Sosene Anesi
- Full name: Sosene Raymond Anesi
- Born: 3 June 1981 (age 44) Apia, Samoa
- Height: 187 cm (6 ft 2 in)
- Weight: 90 kg (198 lb; 14 st 2 lb)
- School: St Joseph's College, Samoa.

Rugby union career
- Position(s): Wing, Fullback
- Current team: CS Dinamo București

Senior career
- Years: Team / Apps / (Points)
- 2003–2010: Waikato / 91 / (165)
- 2005–2009: Chiefs / 41 / (60)
- 2010–2011: Waratahs / 21 / (15)
- 2011–2012: NTT Shining Arcs / 8 / (10)
- 2013: Parramatta Two Blues / 8 / (15)
- 2014–2016: Timișoara Saracens / 12 / (5)
- Correct as of 10 June 2019

International career
- Years: Team / Apps / (Points)
- 2005: New Zealand / 1 / (0)
- 2005–2006: Junior All Blacks / 6 / (0)
- 2008: Barbarian F.C. / 1 / (0)
- Correct as of 10 June 2019

National sevens teams
- Years: Team /  / Comps
- 1999–2000: Samoa
- 2004–2006: New Zealand
- Correct as of 10 June 2019

Coaching career
- Years: Team
- 2018–2021: Timișoara Saracens
- 2021–: Dinamo București
- Correct as of 10 May 2021
- Medal record
Men's rugby sevens
Representing New Zealand
Commonwealth Games
| Gold medal – first place | 2006 Melbourne | Team competition |

= Sosene Anesi =

NZ international rugby union player

Sosene Raymond Anesi (born 3 June 1981 in Apia, Samoa) is a former rugby union footballer who played as a fullback and wing and currently the head coach of Romania's current champions CS Dinamo București.

==Career==
Anesi came from Samoa to New Zealand in 2000 on a rugby scholarship arranged between St Joseph's College in Apia and St John's College in Hamilton. He made his National Provincial Championship debut for Waikato in 2003. He played for the Chiefs in the Super 14 up until 2007. He made his All Blacks debut from the bench in 2005 against Fiji at Albany, but did not play any further tests. In 2010 and 2011, he played for the Waratahs in the Super Rugby competition, in 2012 played for NTT Communications Shining Arcs Japan's Top League and the NSW Shute Shield competition for the Parramatta Two Blues Rugby club. He now plays for RCM MVT Timișoara, 2012 and 2013 SuperLiga Champion from Romania.

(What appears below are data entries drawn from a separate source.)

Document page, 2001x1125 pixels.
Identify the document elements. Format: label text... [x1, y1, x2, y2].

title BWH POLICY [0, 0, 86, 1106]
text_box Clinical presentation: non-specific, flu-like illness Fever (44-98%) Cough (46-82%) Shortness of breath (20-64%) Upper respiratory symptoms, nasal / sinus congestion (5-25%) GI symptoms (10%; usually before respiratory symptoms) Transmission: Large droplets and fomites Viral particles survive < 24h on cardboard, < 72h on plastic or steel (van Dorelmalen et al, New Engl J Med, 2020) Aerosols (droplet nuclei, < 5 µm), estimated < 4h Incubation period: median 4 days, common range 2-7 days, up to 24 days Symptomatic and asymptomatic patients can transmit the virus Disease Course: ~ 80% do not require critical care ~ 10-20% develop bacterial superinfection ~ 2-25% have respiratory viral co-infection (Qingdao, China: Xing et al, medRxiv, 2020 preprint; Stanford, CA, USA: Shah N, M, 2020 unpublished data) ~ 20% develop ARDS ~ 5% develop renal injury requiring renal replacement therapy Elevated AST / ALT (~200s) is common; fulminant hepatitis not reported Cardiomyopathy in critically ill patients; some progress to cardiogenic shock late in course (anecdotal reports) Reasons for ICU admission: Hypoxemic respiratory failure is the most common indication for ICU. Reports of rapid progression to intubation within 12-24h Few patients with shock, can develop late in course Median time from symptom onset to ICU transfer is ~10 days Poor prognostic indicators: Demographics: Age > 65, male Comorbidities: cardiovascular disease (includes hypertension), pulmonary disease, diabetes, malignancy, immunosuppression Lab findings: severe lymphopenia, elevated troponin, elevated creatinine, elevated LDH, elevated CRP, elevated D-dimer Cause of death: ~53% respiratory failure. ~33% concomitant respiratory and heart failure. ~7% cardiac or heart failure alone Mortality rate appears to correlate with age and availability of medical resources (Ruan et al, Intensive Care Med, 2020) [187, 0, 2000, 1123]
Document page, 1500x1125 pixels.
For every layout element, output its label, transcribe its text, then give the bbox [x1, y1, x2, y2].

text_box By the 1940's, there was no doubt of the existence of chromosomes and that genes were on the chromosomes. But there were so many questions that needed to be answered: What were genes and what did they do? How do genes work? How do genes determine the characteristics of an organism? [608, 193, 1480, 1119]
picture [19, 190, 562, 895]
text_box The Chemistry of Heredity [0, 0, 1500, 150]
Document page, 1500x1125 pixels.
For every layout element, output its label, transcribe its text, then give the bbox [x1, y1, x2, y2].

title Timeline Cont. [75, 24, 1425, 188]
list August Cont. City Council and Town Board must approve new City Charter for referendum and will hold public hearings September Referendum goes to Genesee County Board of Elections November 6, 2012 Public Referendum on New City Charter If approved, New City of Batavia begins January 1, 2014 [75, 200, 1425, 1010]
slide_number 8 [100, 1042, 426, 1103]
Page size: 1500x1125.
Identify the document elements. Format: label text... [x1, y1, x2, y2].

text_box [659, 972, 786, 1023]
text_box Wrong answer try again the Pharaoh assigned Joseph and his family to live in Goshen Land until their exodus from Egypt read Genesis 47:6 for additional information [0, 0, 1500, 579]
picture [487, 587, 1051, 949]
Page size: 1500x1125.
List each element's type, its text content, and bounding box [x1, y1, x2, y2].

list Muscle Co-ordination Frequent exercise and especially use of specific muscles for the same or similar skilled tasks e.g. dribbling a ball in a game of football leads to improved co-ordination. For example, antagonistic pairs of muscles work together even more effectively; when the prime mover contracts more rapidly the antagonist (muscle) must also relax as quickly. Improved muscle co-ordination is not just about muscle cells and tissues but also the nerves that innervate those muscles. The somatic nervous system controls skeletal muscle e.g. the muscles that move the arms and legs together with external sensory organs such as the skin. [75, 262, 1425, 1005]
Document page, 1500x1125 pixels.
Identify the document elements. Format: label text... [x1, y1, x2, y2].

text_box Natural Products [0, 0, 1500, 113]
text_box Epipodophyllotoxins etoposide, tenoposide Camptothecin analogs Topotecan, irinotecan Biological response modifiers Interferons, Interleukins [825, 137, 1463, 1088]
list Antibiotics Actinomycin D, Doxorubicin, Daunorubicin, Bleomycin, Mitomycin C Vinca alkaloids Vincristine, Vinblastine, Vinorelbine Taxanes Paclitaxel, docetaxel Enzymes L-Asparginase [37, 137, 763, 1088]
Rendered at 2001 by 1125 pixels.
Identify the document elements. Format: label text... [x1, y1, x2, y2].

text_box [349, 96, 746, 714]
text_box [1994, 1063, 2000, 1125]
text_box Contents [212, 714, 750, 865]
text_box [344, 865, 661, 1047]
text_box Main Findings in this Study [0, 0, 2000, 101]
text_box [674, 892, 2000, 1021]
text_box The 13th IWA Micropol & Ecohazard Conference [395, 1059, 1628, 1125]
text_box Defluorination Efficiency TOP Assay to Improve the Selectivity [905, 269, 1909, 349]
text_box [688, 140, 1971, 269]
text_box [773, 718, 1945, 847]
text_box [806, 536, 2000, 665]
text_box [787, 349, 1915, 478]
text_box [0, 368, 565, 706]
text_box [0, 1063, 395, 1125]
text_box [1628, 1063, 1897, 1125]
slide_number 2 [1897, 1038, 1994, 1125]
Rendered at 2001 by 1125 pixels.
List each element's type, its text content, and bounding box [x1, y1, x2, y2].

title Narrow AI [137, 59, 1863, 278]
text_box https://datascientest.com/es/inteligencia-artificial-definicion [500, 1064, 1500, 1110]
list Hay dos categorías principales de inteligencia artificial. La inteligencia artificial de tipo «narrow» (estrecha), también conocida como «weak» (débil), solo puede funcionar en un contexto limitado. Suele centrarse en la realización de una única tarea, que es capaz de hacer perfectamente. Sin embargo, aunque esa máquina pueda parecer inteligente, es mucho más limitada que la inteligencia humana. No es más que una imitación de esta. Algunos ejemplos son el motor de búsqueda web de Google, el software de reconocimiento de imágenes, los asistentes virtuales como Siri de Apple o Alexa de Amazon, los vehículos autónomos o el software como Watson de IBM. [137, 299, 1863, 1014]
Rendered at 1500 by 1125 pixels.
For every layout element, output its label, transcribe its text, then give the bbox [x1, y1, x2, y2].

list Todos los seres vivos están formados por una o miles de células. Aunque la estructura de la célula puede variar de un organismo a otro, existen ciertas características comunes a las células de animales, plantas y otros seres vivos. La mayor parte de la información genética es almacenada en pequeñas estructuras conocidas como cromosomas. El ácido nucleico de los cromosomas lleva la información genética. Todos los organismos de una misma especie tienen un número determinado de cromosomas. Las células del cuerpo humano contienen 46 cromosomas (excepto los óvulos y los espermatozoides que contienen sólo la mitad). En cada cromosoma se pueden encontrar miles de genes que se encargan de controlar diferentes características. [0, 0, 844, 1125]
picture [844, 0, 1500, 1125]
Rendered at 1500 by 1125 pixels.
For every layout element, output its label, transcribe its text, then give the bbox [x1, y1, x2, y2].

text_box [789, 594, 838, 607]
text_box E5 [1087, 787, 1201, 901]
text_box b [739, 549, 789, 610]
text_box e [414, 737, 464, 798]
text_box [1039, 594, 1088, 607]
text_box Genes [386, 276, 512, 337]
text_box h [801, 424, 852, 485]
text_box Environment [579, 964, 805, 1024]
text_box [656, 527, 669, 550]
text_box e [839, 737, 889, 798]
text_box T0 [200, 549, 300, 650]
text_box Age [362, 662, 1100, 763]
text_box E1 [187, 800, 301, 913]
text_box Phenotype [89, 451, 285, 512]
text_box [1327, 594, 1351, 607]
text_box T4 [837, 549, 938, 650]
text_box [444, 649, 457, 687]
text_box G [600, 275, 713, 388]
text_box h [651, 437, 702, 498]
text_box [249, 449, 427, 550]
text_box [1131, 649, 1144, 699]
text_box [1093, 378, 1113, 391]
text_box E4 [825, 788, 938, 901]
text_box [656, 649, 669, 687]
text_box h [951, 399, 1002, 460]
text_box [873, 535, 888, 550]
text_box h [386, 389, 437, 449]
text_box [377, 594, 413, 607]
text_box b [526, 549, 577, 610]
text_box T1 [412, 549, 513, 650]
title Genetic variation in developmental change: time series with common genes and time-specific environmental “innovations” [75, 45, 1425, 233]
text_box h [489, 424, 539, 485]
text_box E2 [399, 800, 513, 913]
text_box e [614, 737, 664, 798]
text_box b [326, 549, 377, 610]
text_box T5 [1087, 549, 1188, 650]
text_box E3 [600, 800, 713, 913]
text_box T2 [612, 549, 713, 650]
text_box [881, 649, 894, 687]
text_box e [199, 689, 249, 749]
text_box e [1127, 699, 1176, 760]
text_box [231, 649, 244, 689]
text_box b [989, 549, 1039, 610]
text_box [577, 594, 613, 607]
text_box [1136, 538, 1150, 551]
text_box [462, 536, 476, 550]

In November 2007 Anesi was charged with assault. He was given diversion.

===Sevens===
He was a member of the New Zealand sevens team in 2004 and again in the team that won gold at the 2006 Commonwealth Games in Melbourne.

===2007 neck injury===
Anesi fractured his neck in the second round Super 14 match against the Wellington Hurricanes at Waikato Stadium on 9 February 2007. A strong tackle from Hurricanes winger Ma'a Nonu resulted in the injury which rules Anesi out for season 2007. Immediate surgery was not required, but he needed to go through a rehabilitation period. Anesi returned in the second season of the Air New Zealand Cup.

===2013 Superliga Champions===
Anesi now plays for RCM MVT Timișoara and was a member of the premiership winning team of 2013. Anesi is the first ever All Black and one of the first ever Super Rugby players to play in the SuperLiga. His debut in the Superliga against Farul Constanţa was on 13 July 2013 in Stadionul de Rugby Mihai Naca|Constanța. He was not the only Super Rugby player to debut, with Nathan Eyres-Brown the former Queensland Reds player debuting for Farul Constanţa.